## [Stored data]
-- Opening Marker --

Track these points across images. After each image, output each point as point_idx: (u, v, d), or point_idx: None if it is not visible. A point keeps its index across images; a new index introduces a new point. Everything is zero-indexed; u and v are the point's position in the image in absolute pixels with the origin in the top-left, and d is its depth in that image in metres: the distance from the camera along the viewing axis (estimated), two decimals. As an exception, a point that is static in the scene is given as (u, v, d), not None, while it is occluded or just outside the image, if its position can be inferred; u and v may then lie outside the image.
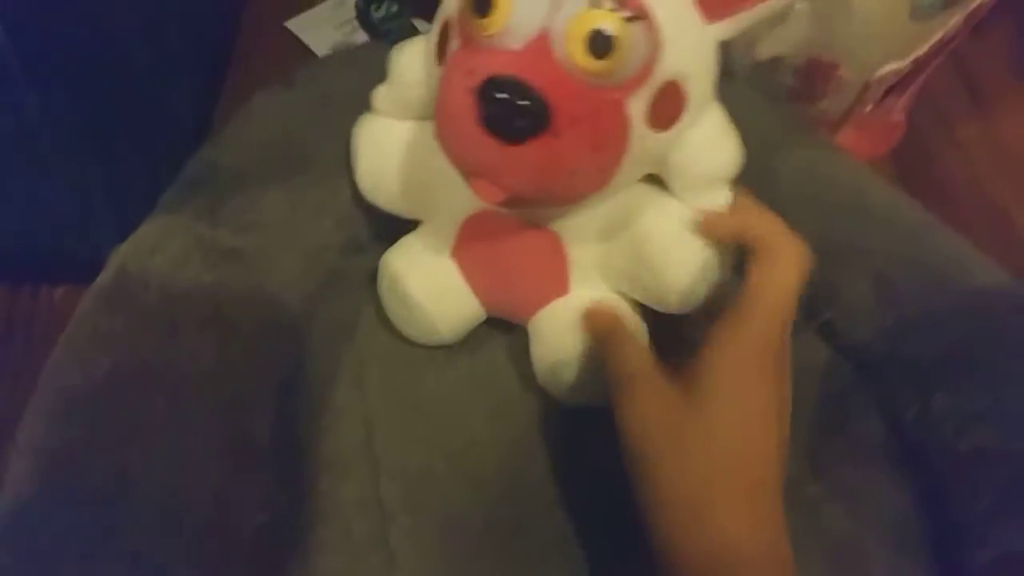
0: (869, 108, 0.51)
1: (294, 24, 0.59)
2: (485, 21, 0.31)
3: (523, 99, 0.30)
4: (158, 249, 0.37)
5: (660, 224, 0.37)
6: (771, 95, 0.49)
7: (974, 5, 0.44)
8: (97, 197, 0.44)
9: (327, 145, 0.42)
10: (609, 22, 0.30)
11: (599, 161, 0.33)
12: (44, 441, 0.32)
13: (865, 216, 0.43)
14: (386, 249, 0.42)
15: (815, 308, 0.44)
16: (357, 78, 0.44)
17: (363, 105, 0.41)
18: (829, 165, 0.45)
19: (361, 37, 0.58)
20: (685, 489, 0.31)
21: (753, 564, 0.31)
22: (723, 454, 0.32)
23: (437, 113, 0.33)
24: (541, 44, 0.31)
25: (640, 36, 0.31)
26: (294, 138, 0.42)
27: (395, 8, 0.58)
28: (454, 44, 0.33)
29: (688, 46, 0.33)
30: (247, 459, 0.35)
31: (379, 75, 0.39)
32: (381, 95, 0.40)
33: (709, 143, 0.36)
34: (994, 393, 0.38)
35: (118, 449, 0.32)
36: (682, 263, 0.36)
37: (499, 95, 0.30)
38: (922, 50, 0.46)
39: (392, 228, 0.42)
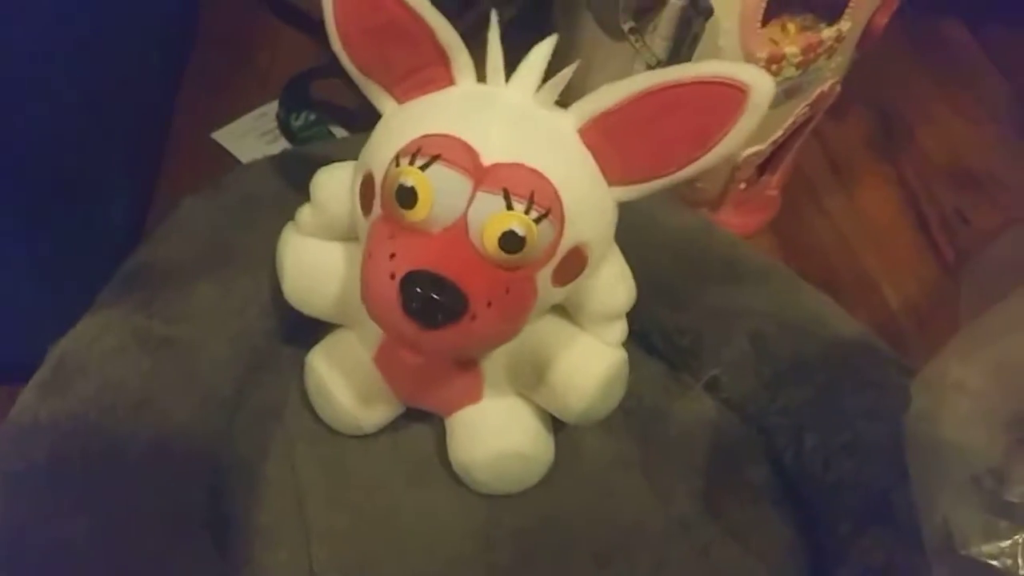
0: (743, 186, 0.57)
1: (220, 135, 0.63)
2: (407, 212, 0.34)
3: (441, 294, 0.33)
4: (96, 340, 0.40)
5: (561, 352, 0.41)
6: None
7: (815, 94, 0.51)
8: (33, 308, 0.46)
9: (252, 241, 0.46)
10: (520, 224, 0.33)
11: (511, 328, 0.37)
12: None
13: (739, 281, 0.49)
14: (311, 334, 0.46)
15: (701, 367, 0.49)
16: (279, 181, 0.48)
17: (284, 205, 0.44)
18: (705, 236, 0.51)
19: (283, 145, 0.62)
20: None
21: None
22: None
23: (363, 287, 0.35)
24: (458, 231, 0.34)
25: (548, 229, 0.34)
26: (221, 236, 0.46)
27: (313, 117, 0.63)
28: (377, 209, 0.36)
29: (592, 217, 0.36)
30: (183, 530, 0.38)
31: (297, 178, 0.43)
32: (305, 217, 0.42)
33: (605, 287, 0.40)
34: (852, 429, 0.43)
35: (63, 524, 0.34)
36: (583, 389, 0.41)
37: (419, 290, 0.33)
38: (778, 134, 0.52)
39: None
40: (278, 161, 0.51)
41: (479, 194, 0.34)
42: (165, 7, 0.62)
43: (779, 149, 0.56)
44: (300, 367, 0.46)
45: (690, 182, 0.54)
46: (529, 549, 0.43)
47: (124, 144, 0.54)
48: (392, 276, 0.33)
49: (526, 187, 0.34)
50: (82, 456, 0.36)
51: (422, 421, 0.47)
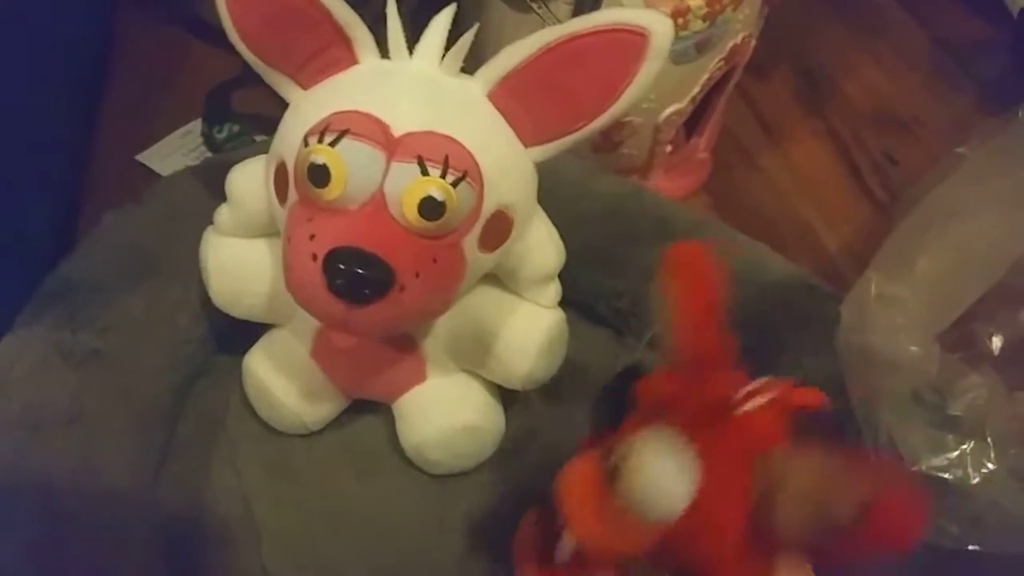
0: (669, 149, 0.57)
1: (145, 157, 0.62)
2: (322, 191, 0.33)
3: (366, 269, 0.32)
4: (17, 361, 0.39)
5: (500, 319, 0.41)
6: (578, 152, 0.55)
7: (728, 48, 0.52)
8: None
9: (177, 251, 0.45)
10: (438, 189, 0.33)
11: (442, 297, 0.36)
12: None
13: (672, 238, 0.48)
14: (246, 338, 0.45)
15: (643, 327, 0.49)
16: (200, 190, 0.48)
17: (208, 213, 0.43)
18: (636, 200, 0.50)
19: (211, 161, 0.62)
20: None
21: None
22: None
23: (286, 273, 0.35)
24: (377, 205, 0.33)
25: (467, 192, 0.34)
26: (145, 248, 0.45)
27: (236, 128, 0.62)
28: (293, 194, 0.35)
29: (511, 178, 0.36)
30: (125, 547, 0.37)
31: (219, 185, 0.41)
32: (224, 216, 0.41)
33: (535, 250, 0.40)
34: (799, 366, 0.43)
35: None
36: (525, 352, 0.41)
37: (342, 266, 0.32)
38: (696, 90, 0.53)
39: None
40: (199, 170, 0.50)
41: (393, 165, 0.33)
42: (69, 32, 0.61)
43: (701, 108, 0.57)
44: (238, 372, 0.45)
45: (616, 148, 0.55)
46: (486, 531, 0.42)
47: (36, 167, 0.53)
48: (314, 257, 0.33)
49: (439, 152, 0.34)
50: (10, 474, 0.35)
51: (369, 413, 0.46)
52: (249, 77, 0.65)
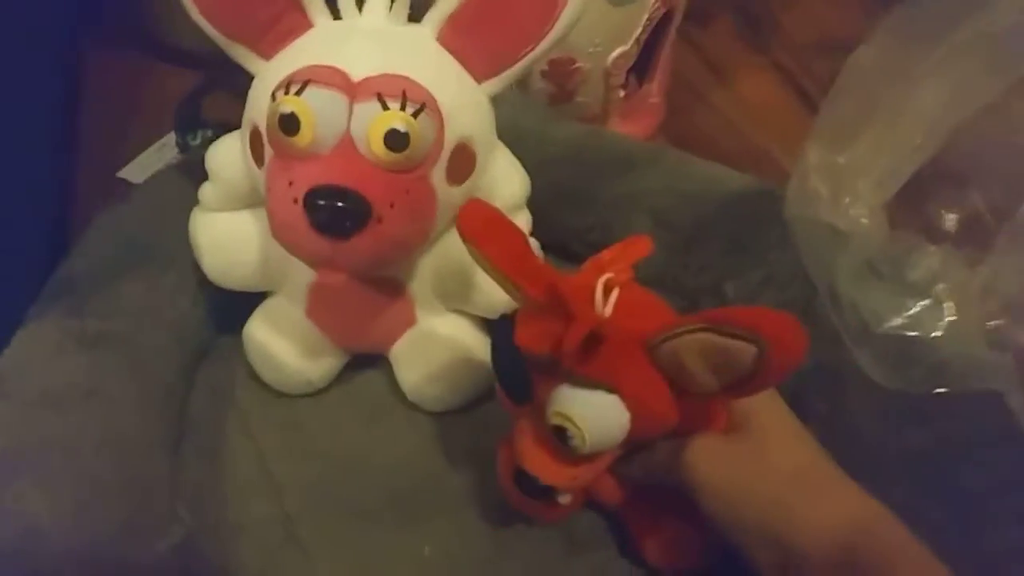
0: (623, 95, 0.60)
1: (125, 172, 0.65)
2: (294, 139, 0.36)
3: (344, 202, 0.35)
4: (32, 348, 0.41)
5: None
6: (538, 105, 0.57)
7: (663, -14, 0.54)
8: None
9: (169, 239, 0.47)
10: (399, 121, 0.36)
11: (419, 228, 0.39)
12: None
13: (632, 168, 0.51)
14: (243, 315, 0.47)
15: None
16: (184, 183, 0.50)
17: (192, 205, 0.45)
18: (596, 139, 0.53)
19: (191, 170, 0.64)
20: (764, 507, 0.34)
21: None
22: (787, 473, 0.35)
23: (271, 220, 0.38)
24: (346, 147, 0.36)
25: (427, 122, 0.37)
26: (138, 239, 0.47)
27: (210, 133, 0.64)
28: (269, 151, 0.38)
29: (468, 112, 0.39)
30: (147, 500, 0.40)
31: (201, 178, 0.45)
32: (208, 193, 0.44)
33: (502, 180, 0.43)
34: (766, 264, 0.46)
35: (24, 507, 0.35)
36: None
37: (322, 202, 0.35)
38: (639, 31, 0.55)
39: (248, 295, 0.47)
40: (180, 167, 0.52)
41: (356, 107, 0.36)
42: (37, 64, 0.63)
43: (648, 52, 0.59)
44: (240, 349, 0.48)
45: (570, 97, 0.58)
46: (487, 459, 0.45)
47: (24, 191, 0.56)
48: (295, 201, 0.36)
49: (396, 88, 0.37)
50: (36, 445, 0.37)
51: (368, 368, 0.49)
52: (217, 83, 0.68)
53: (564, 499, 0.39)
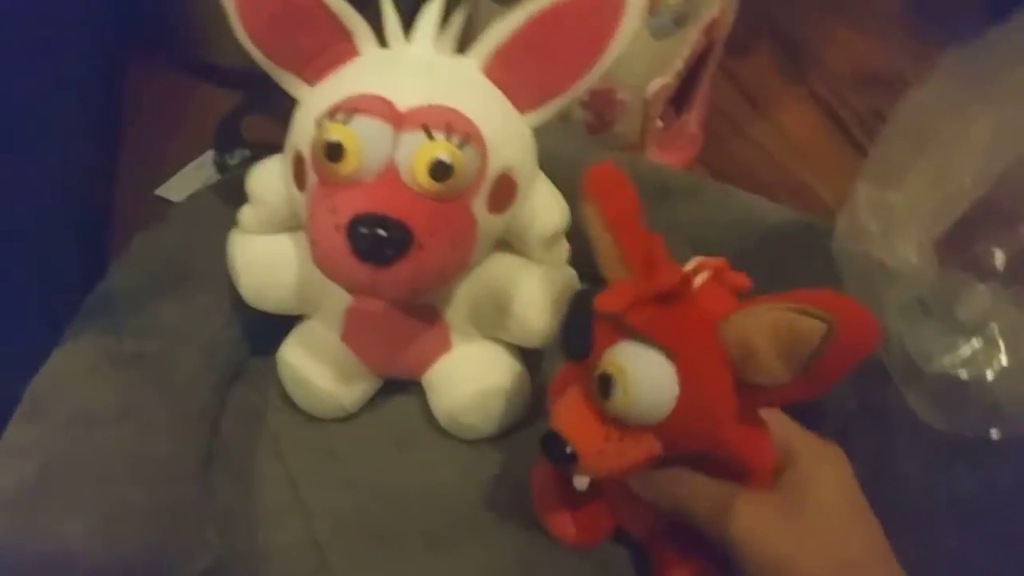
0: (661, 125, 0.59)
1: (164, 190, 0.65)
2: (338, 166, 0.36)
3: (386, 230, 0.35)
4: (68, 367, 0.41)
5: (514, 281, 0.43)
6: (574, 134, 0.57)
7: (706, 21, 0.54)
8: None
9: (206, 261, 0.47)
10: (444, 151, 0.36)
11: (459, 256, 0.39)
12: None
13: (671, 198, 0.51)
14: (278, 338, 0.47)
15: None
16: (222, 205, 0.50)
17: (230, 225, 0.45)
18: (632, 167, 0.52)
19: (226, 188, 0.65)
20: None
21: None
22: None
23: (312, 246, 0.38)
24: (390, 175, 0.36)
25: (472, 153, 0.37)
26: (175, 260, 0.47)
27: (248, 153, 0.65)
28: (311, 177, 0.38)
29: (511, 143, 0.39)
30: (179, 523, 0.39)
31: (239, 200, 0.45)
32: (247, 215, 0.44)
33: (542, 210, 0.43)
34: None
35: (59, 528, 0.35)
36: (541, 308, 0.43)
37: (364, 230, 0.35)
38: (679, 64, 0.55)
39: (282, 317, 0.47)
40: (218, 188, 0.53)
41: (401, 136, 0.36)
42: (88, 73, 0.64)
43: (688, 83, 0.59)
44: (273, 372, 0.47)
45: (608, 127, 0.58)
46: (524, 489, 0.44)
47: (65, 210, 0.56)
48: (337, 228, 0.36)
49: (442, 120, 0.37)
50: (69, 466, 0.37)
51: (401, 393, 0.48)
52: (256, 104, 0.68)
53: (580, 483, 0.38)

-- Closing Marker --

## [ASSIGNMENT]
Please retype every record exactly, leaving the pictures out.

## [ANSWER BELOW]
Track these points across images. After each image, output each point as point_idx: (u, v, d), or point_idx: None if it is not visible. A point keeps its index across images; a new index introduces a new point. Everything is zero-indexed; u and v are the point's position in the image in absolute pixels with the origin in the top-left, and d is its depth in that image in metres: the distance from the camera along the viewing axis (estimated), two decimals. As an exception, a point that is static in the scene is given as (u, v, d), not None, while it is occluded or just outside the image, if its position can be inferred; u and v may then lie outside the image.
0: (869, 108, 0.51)
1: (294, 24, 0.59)
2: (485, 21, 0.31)
3: (523, 99, 0.30)
4: (158, 249, 0.37)
5: (660, 224, 0.37)
6: (771, 95, 0.49)
7: (974, 5, 0.44)
8: (97, 197, 0.44)
9: (327, 145, 0.42)
10: (609, 22, 0.30)
11: (599, 161, 0.33)
12: (44, 441, 0.32)
13: (865, 216, 0.43)
14: (386, 249, 0.42)
15: (815, 308, 0.44)
16: (357, 78, 0.44)
17: (363, 105, 0.41)
18: (829, 165, 0.45)
19: (361, 37, 0.58)
20: (685, 489, 0.31)
21: (753, 564, 0.31)
22: (723, 454, 0.32)
23: (437, 113, 0.33)
24: (541, 44, 0.31)
25: (640, 36, 0.31)
26: (294, 138, 0.42)
27: (395, 8, 0.58)
28: (454, 44, 0.33)
29: (688, 46, 0.33)
30: (247, 459, 0.35)
31: (379, 75, 0.39)
32: (381, 95, 0.40)
33: (709, 143, 0.36)
34: (994, 393, 0.38)
35: (118, 449, 0.32)
36: (682, 263, 0.36)
37: (499, 95, 0.30)
38: (922, 50, 0.46)
39: (392, 228, 0.42)
0: (743, 186, 0.57)
1: (220, 135, 0.63)
2: (407, 212, 0.34)
3: (441, 294, 0.33)
4: (96, 340, 0.40)
5: (561, 352, 0.41)
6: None
7: (815, 94, 0.51)
8: (33, 308, 0.46)
9: (252, 241, 0.46)
10: (520, 224, 0.33)
11: (511, 328, 0.37)
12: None
13: (739, 281, 0.49)
14: (311, 334, 0.46)
15: (701, 367, 0.49)
16: (279, 181, 0.48)
17: (284, 205, 0.44)
18: (705, 236, 0.51)
19: (283, 145, 0.62)
20: None
21: None
22: None
23: (363, 287, 0.35)
24: (458, 231, 0.34)
25: (548, 229, 0.34)
26: (221, 236, 0.46)
27: (313, 117, 0.63)
28: (377, 209, 0.36)
29: (592, 217, 0.36)
30: (183, 530, 0.38)
31: (297, 178, 0.43)
32: (305, 217, 0.42)
33: (605, 287, 0.40)
34: (852, 429, 0.43)
35: (63, 524, 0.34)
36: (583, 389, 0.41)
37: (419, 290, 0.33)
38: (778, 134, 0.52)
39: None
40: (278, 161, 0.51)
41: (479, 194, 0.34)
42: (165, 7, 0.62)
43: (779, 149, 0.56)
44: (300, 367, 0.46)
45: (690, 182, 0.54)
46: (529, 549, 0.43)
47: (124, 144, 0.54)
48: (392, 276, 0.33)
49: (526, 187, 0.34)
50: (82, 456, 0.36)
51: (422, 421, 0.47)
0: (669, 149, 0.57)
1: (145, 157, 0.62)
2: (322, 191, 0.33)
3: (366, 269, 0.32)
4: (17, 361, 0.39)
5: (500, 319, 0.41)
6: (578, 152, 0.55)
7: (728, 48, 0.52)
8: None
9: (177, 251, 0.45)
10: (438, 189, 0.33)
11: (442, 297, 0.36)
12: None
13: (672, 238, 0.48)
14: (246, 338, 0.45)
15: (643, 327, 0.49)
16: (200, 190, 0.48)
17: (208, 213, 0.43)
18: (636, 200, 0.50)
19: (211, 161, 0.62)
20: None
21: None
22: None
23: (286, 273, 0.35)
24: (377, 205, 0.33)
25: (467, 192, 0.34)
26: (145, 248, 0.45)
27: (236, 128, 0.62)
28: (293, 194, 0.35)
29: (511, 178, 0.36)
30: (125, 547, 0.37)
31: (219, 185, 0.41)
32: (224, 216, 0.41)
33: (535, 250, 0.40)
34: (799, 366, 0.43)
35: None
36: (525, 352, 0.41)
37: (342, 266, 0.32)
38: (696, 90, 0.53)
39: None
40: (199, 170, 0.50)
41: (393, 165, 0.33)
42: (69, 32, 0.61)
43: (701, 108, 0.57)
44: (238, 372, 0.45)
45: (616, 148, 0.55)
46: (486, 531, 0.42)
47: (36, 167, 0.53)
48: (314, 257, 0.33)
49: (439, 152, 0.34)
50: (10, 474, 0.35)
51: (369, 413, 0.46)
52: (249, 77, 0.65)
0: (623, 95, 0.60)
1: (125, 172, 0.65)
2: (294, 139, 0.36)
3: (344, 202, 0.35)
4: (32, 348, 0.41)
5: None
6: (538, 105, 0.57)
7: (663, -14, 0.54)
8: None
9: (169, 239, 0.47)
10: (399, 121, 0.36)
11: (419, 228, 0.39)
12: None
13: (632, 168, 0.51)
14: (243, 315, 0.47)
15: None
16: (184, 183, 0.50)
17: (192, 205, 0.45)
18: (596, 139, 0.53)
19: (191, 170, 0.64)
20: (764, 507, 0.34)
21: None
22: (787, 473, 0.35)
23: (271, 220, 0.38)
24: (346, 147, 0.36)
25: (427, 122, 0.37)
26: (138, 239, 0.47)
27: (210, 133, 0.64)
28: (269, 151, 0.38)
29: (468, 112, 0.39)
30: (147, 500, 0.40)
31: (201, 178, 0.45)
32: (208, 193, 0.44)
33: (502, 180, 0.43)
34: (766, 264, 0.46)
35: (24, 507, 0.35)
36: None
37: (322, 202, 0.35)
38: (639, 31, 0.55)
39: (248, 295, 0.47)
40: (180, 167, 0.52)
41: (356, 107, 0.36)
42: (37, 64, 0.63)
43: (648, 52, 0.59)
44: (240, 349, 0.48)
45: (570, 97, 0.58)
46: (487, 459, 0.45)
47: (24, 191, 0.56)
48: (295, 201, 0.36)
49: (396, 88, 0.37)
50: (36, 445, 0.37)
51: (368, 368, 0.49)
52: (217, 83, 0.68)
53: (564, 499, 0.39)
0: (661, 125, 0.59)
1: (164, 190, 0.65)
2: (338, 166, 0.36)
3: (386, 230, 0.35)
4: (68, 367, 0.41)
5: (514, 281, 0.43)
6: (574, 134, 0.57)
7: (706, 21, 0.54)
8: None
9: (206, 261, 0.47)
10: (444, 151, 0.36)
11: (459, 256, 0.39)
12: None
13: (671, 198, 0.51)
14: (278, 338, 0.47)
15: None
16: (222, 205, 0.50)
17: (230, 225, 0.45)
18: (632, 167, 0.52)
19: (226, 188, 0.65)
20: None
21: None
22: None
23: (312, 246, 0.38)
24: (390, 175, 0.36)
25: (472, 153, 0.37)
26: (175, 260, 0.47)
27: (248, 153, 0.65)
28: (311, 177, 0.38)
29: (511, 143, 0.39)
30: (179, 523, 0.39)
31: (239, 200, 0.45)
32: (247, 215, 0.44)
33: (542, 210, 0.43)
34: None
35: (59, 528, 0.35)
36: (541, 308, 0.43)
37: (364, 230, 0.35)
38: (679, 64, 0.55)
39: (282, 317, 0.47)
40: (218, 188, 0.53)
41: (401, 136, 0.36)
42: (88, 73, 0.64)
43: (688, 83, 0.59)
44: (273, 372, 0.47)
45: (608, 127, 0.58)
46: (524, 489, 0.44)
47: (65, 210, 0.56)
48: (337, 228, 0.36)
49: (442, 120, 0.37)
50: (69, 466, 0.37)
51: (401, 393, 0.48)
52: (256, 104, 0.68)
53: (580, 483, 0.38)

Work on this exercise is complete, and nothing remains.